From: Wilbert Hetterscheid <hetter at vkc.nl> on 1998.06.19 at 11:56:28(2339)|
Tuberophiles of the world!
This is gonna be a very short story! I seem to recall we have had this
discussion before and it is all the fault of your stupid English
language. Here in ye Olde Hollow Country we have no synonyms for these
underground storage facilities, so I don't understand the difference
between English corms and English tubers either. I suppose this goes
back to times when we were measuring in terms of "thumbs", "polluxes",
etc. Maybe if we all started to think decimal, the corm or tuber will
drop out as well.
O.k. serious: It is true, in Holland we have only one word (knol) for
what you guys call tubers/corms. The RHS dictionary of gardening says:
Corm: a solid, swollen, subterranean, bulb-like (is this to make things
easier?????) stem or stem-base; it is annual, the next year's corm
developing from the terminal bud or, in its absence, one of the lateral
Tuber: a swollen, generally subterranean stem, branch or root, used for|
Does this make any sense to anyone of you? To me these are incomparable
definitions. Let's try to match this with an Amorphophallus:
- solid: yes.
- subterranean: yes
- annual: yes, but not always (arnautovii etc.)

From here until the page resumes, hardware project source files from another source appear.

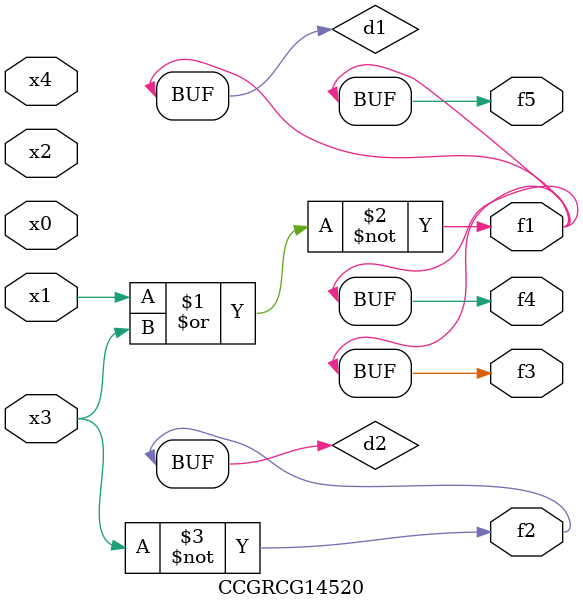
<source format=v>
module CCGRCG14520(
	input x0, x1, x2, x3, x4,
	output f1, f2, f3, f4, f5
);

	wire d1, d2;

	nor (d1, x1, x3);
	not (d2, x3);
	assign f1 = d1;
	assign f2 = d2;
	assign f3 = d1;
	assign f4 = d1;
	assign f5 = d1;
endmodule

</source>
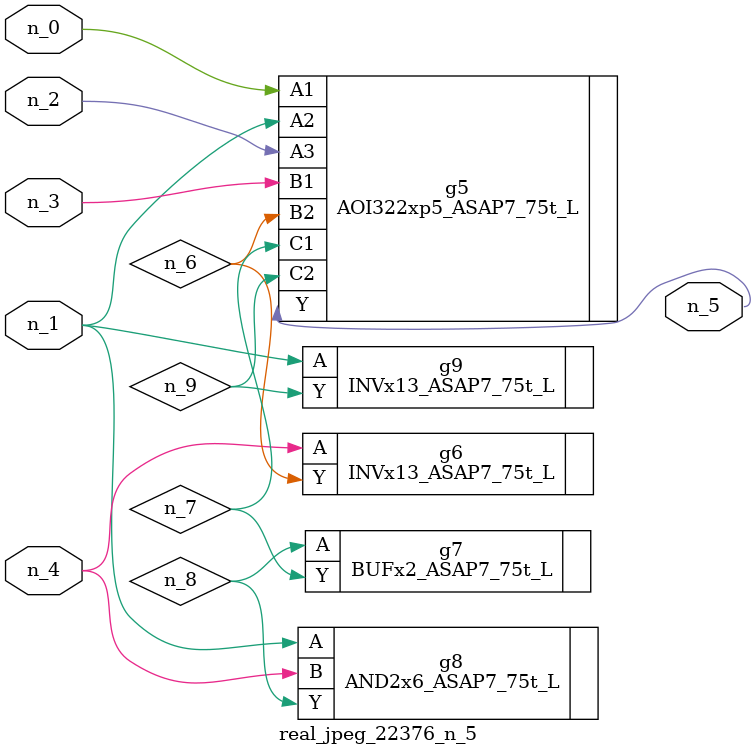
<source format=v>
module real_jpeg_22376_n_5 (n_4, n_0, n_1, n_2, n_3, n_5);

input n_4;
input n_0;
input n_1;
input n_2;
input n_3;

output n_5;

wire n_8;
wire n_6;
wire n_7;
wire n_9;

AOI322xp5_ASAP7_75t_L g5 ( 
.A1(n_0),
.A2(n_1),
.A3(n_2),
.B1(n_3),
.B2(n_6),
.C1(n_7),
.C2(n_9),
.Y(n_5)
);

AND2x6_ASAP7_75t_L g8 ( 
.A(n_1),
.B(n_4),
.Y(n_8)
);

INVx13_ASAP7_75t_L g9 ( 
.A(n_1),
.Y(n_9)
);

INVx13_ASAP7_75t_L g6 ( 
.A(n_4),
.Y(n_6)
);

BUFx2_ASAP7_75t_L g7 ( 
.A(n_8),
.Y(n_7)
);


endmodule
</source>
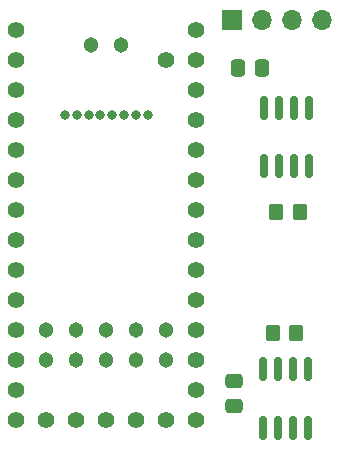
<source format=gts>
%TF.GenerationSoftware,KiCad,Pcbnew,8.0.2-1*%
%TF.CreationDate,2024-05-18T17:44:33-05:00*%
%TF.ProjectId,can_test,63616e5f-7465-4737-942e-6b696361645f,rev?*%
%TF.SameCoordinates,Original*%
%TF.FileFunction,Soldermask,Top*%
%TF.FilePolarity,Negative*%
%FSLAX46Y46*%
G04 Gerber Fmt 4.6, Leading zero omitted, Abs format (unit mm)*
G04 Created by KiCad (PCBNEW 8.0.2-1) date 2024-05-18 17:44:33*
%MOMM*%
%LPD*%
G01*
G04 APERTURE LIST*
G04 Aperture macros list*
%AMRoundRect*
0 Rectangle with rounded corners*
0 $1 Rounding radius*
0 $2 $3 $4 $5 $6 $7 $8 $9 X,Y pos of 4 corners*
0 Add a 4 corners polygon primitive as box body*
4,1,4,$2,$3,$4,$5,$6,$7,$8,$9,$2,$3,0*
0 Add four circle primitives for the rounded corners*
1,1,$1+$1,$2,$3*
1,1,$1+$1,$4,$5*
1,1,$1+$1,$6,$7*
1,1,$1+$1,$8,$9*
0 Add four rect primitives between the rounded corners*
20,1,$1+$1,$2,$3,$4,$5,0*
20,1,$1+$1,$4,$5,$6,$7,0*
20,1,$1+$1,$6,$7,$8,$9,0*
20,1,$1+$1,$8,$9,$2,$3,0*%
G04 Aperture macros list end*
%ADD10RoundRect,0.250000X0.350000X0.450000X-0.350000X0.450000X-0.350000X-0.450000X0.350000X-0.450000X0*%
%ADD11R,1.700000X1.700000*%
%ADD12O,1.700000X1.700000*%
%ADD13RoundRect,0.150000X-0.150000X0.825000X-0.150000X-0.825000X0.150000X-0.825000X0.150000X0.825000X0*%
%ADD14RoundRect,0.150000X0.150000X-0.825000X0.150000X0.825000X-0.150000X0.825000X-0.150000X-0.825000X0*%
%ADD15RoundRect,0.250000X-0.337500X-0.475000X0.337500X-0.475000X0.337500X0.475000X-0.337500X0.475000X0*%
%ADD16C,1.404000*%
%ADD17C,1.304000*%
%ADD18C,0.804000*%
%ADD19RoundRect,0.250000X-0.475000X0.337500X-0.475000X-0.337500X0.475000X-0.337500X0.475000X0.337500X0*%
%ADD20RoundRect,0.250000X-0.350000X-0.450000X0.350000X-0.450000X0.350000X0.450000X-0.350000X0.450000X0*%
G04 APERTURE END LIST*
D10*
%TO.C,R2*%
X58325000Y-45425000D03*
X56325000Y-45425000D03*
%TD*%
D11*
%TO.C,J1*%
X52900000Y-18950000D03*
D12*
X55440000Y-18950000D03*
X57980000Y-18950000D03*
X60520000Y-18950000D03*
%TD*%
D13*
%TO.C,IC2*%
X59440000Y-26375000D03*
X58170000Y-26375000D03*
X56900000Y-26375000D03*
X55630000Y-26375000D03*
X55630000Y-31325000D03*
X56900000Y-31325000D03*
X58170000Y-31325000D03*
X59440000Y-31325000D03*
%TD*%
D14*
%TO.C,IC1*%
X55545000Y-53450000D03*
X56815000Y-53450000D03*
X58085000Y-53450000D03*
X59355000Y-53450000D03*
X59355000Y-48500000D03*
X58085000Y-48500000D03*
X56815000Y-48500000D03*
X55545000Y-48500000D03*
%TD*%
D15*
%TO.C,C1*%
X53362500Y-22975000D03*
X55437500Y-22975000D03*
%TD*%
D16*
%TO.C,U1*%
X34630000Y-19790000D03*
X34630000Y-22330000D03*
X34630000Y-24870000D03*
X34630000Y-27410000D03*
X34630000Y-29950000D03*
X34630000Y-32490000D03*
X34630000Y-35030000D03*
X34630000Y-37570000D03*
X34630000Y-40110000D03*
X34630000Y-42650000D03*
X34630000Y-45190000D03*
X34630000Y-47730000D03*
X34630000Y-50270000D03*
X34630000Y-52810000D03*
X37170000Y-52810000D03*
X39710000Y-52810000D03*
X42250000Y-52810000D03*
X44790000Y-52810000D03*
X47330000Y-52810000D03*
X49870000Y-52810000D03*
X49870000Y-50270000D03*
X49870000Y-47730000D03*
X49870000Y-45190000D03*
X49870000Y-42650000D03*
X49870000Y-40110000D03*
X49870000Y-37570000D03*
X49870000Y-35030000D03*
X49870000Y-32490000D03*
X49870000Y-29950000D03*
X49870000Y-27410000D03*
X49870000Y-24870000D03*
X49870000Y-22330000D03*
X49870000Y-19790000D03*
X47330000Y-22330000D03*
D17*
X47330000Y-47730000D03*
X47330000Y-45190000D03*
X44790000Y-47730000D03*
X44790000Y-45190000D03*
X42250000Y-47730000D03*
X42250000Y-45190000D03*
X39710000Y-47730000D03*
X39710000Y-45190000D03*
X37170000Y-47730000D03*
X37170000Y-45190000D03*
D18*
X45750000Y-26928400D03*
X44750000Y-26928400D03*
X43750000Y-26928400D03*
X42750000Y-26928400D03*
X41750000Y-26928400D03*
X40750000Y-26928400D03*
X39750000Y-26928400D03*
X38750000Y-26928400D03*
D17*
X43520000Y-21060000D03*
X40980000Y-21060000D03*
%TD*%
D19*
%TO.C,C2*%
X53025000Y-49512500D03*
X53025000Y-51587500D03*
%TD*%
D20*
%TO.C,R1*%
X56600000Y-35150000D03*
X58600000Y-35150000D03*
%TD*%
M02*

</source>
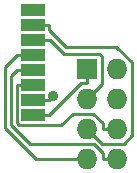
<source format=gtl>
G04 #@! TF.FileFunction,Copper,L1,Top,Signal*
%FSLAX46Y46*%
G04 Gerber Fmt 4.6, Leading zero omitted, Abs format (unit mm)*
G04 Created by KiCad (PCBNEW 4.0.2-stable) date Lundi 30 mai 2016 16:07:32*
%MOMM*%
G01*
G04 APERTURE LIST*
%ADD10C,0.100000*%
%ADD11R,2.000000X1.000000*%
%ADD12R,1.727200X1.727200*%
%ADD13O,1.727200X1.727200*%
%ADD14C,0.889000*%
%ADD15C,0.254000*%
G04 APERTURE END LIST*
D10*
D11*
X56500000Y-40200000D03*
X56500000Y-38930000D03*
X56500000Y-37660000D03*
X56500000Y-36390000D03*
X56500000Y-35120000D03*
X56500000Y-33850000D03*
X56500000Y-32580000D03*
X56500000Y-31310000D03*
D12*
X61100000Y-36300000D03*
D13*
X63640000Y-36300000D03*
X61100000Y-38840000D03*
X63640000Y-38840000D03*
X61100000Y-41380000D03*
X63640000Y-41380000D03*
X61100000Y-43920000D03*
X63640000Y-43920000D03*
D14*
X58200200Y-38611100D03*
D15*
X60536400Y-37544900D02*
X57881300Y-40200000D01*
X61100000Y-37544900D02*
X60536400Y-37544900D01*
X61100000Y-36300000D02*
X61100000Y-37544900D01*
X56500000Y-40200000D02*
X57881300Y-40200000D01*
X56500000Y-38930000D02*
X57881300Y-38930000D01*
X58200200Y-38611100D02*
X57881300Y-38930000D01*
X57906900Y-33850000D02*
X56500000Y-33850000D01*
X59081500Y-35024600D02*
X57906900Y-33850000D01*
X62102400Y-35024600D02*
X59081500Y-35024600D01*
X62345000Y-35267200D02*
X62102400Y-35024600D01*
X62345000Y-37595000D02*
X62345000Y-35267200D01*
X61100000Y-38840000D02*
X62345000Y-37595000D01*
X57881300Y-33051000D02*
X57881300Y-32580000D01*
X59263100Y-34432800D02*
X57881300Y-33051000D01*
X63553700Y-34432800D02*
X59263100Y-34432800D01*
X64886400Y-35765500D02*
X63553700Y-34432800D01*
X64886400Y-41941300D02*
X64886400Y-35765500D01*
X64177700Y-42650000D02*
X64886400Y-41941300D01*
X62370000Y-42650000D02*
X64177700Y-42650000D01*
X61100000Y-41380000D02*
X62370000Y-42650000D01*
X56500000Y-32580000D02*
X57881300Y-32580000D01*
X55118700Y-40872200D02*
X55118700Y-37660000D01*
X55336700Y-41090200D02*
X55118700Y-40872200D01*
X58874800Y-41090200D02*
X55336700Y-41090200D01*
X59855000Y-40110000D02*
X58874800Y-41090200D01*
X61591900Y-40110000D02*
X59855000Y-40110000D01*
X62395100Y-40913200D02*
X61591900Y-40110000D01*
X62395100Y-41380000D02*
X62395100Y-40913200D01*
X63640000Y-41380000D02*
X62395100Y-41380000D01*
X56500000Y-37660000D02*
X55118700Y-37660000D01*
X56500000Y-35120000D02*
X55118700Y-35120000D01*
X56728900Y-43920000D02*
X61100000Y-43920000D01*
X54102100Y-41293200D02*
X56728900Y-43920000D01*
X54102100Y-36136600D02*
X54102100Y-41293200D01*
X55118700Y-35120000D02*
X54102100Y-36136600D01*
X63640000Y-43920000D02*
X62395100Y-43920000D01*
X56500000Y-36390000D02*
X55118700Y-36390000D01*
X62395100Y-43453100D02*
X62395100Y-43920000D01*
X61617100Y-42675100D02*
X62395100Y-43453100D01*
X56202800Y-42675100D02*
X61617100Y-42675100D01*
X54610400Y-41082700D02*
X56202800Y-42675100D01*
X54610400Y-36898300D02*
X54610400Y-41082700D01*
X55118700Y-36390000D02*
X54610400Y-36898300D01*
M02*

</source>
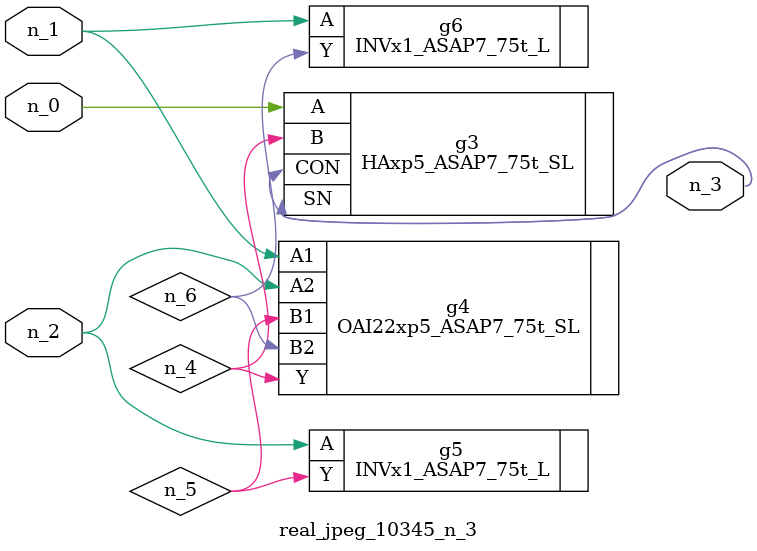
<source format=v>
module real_jpeg_10345_n_3 (n_1, n_0, n_2, n_3);

input n_1;
input n_0;
input n_2;

output n_3;

wire n_5;
wire n_4;
wire n_6;

HAxp5_ASAP7_75t_SL g3 ( 
.A(n_0),
.B(n_4),
.CON(n_3),
.SN(n_3)
);

OAI22xp5_ASAP7_75t_SL g4 ( 
.A1(n_1),
.A2(n_2),
.B1(n_5),
.B2(n_6),
.Y(n_4)
);

INVx1_ASAP7_75t_L g6 ( 
.A(n_1),
.Y(n_6)
);

INVx1_ASAP7_75t_L g5 ( 
.A(n_2),
.Y(n_5)
);


endmodule
</source>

- bulb-like: nonsense comparison (no two bulbs are alike either).
- stem or stem-base: yes
- next year's from terminal bud etc.: yes
- food storage: yes
So, what do we have? to start with, it doesn't say whether a tuber is
annual or not. Second, both organs as described, are food (or water)
storage organs in general, so that doesn't discriminate. Ergo: these
As far as I can figure out, an amorph tuber is in fact one module out of
something that was once a number of modules. This latter pattern
suggests a stem (rhizome), which is common in aroids. Apparently in
amorphs the stem is reduced to merely one internode, upon the apex of
which develops the new internode, at the same time devouring the old
one. In many aroids we see a similar system, new internodes being built
up at the top, and old ones rotting away, but usually between the old
ones and the new ones is a series of stagnant internodes, which yields a
typical aroid "stem". This stem may be subterranean, which is then a
rhizome. This also appears in three amorphs (hayi, verticillatus and
rhizomatosus). Then we have a few amorphs that form chains of "tubers",
in which new ones develop but older ones are not immediately devoured,
yet keep their "tuberous" shape (arnautovii, pingbianensis). So, this is
the mess we deal with.
In conclusion, a "general" amorph "tuber" is ONE single internode
(module) out of a stem, and subterranean. This would come close to the
above definition of "corm", although this "annual" thing bothers me a
bit, as does "bulb-like". However, the definition of tuber mixes form
and function, which leads to incomparable definitions. In the "corm"
definition, there is no functionality.
The problem too is that both overlap in the use of "stem" and let's face
it, amorph "things" ARE stem(-part)s.
So how about this one (from Lawrence 1955 Taxonomy of vascular plants):
Corm: a solid, bulb-like part of the stem, usually subterranean, as the
"bulb" of Crocus and Gladiolus.
Tuber: a short, congested part; usually defined as subterranean (as of a
rootstock) although this is not essential.
Does this help? If we take "bulb-like" literally, then we HAVE to assume
that a corm has scale-like organs, which may or may not be homologous to
the scales of a true bulb (which are modified leaves). Phalloid "things"
don't have scales in that sense and that would rule out "corms" then.
The Lawrence definition of tuber is SO simple that it fits (but it may
fit just about any congested part of a plant).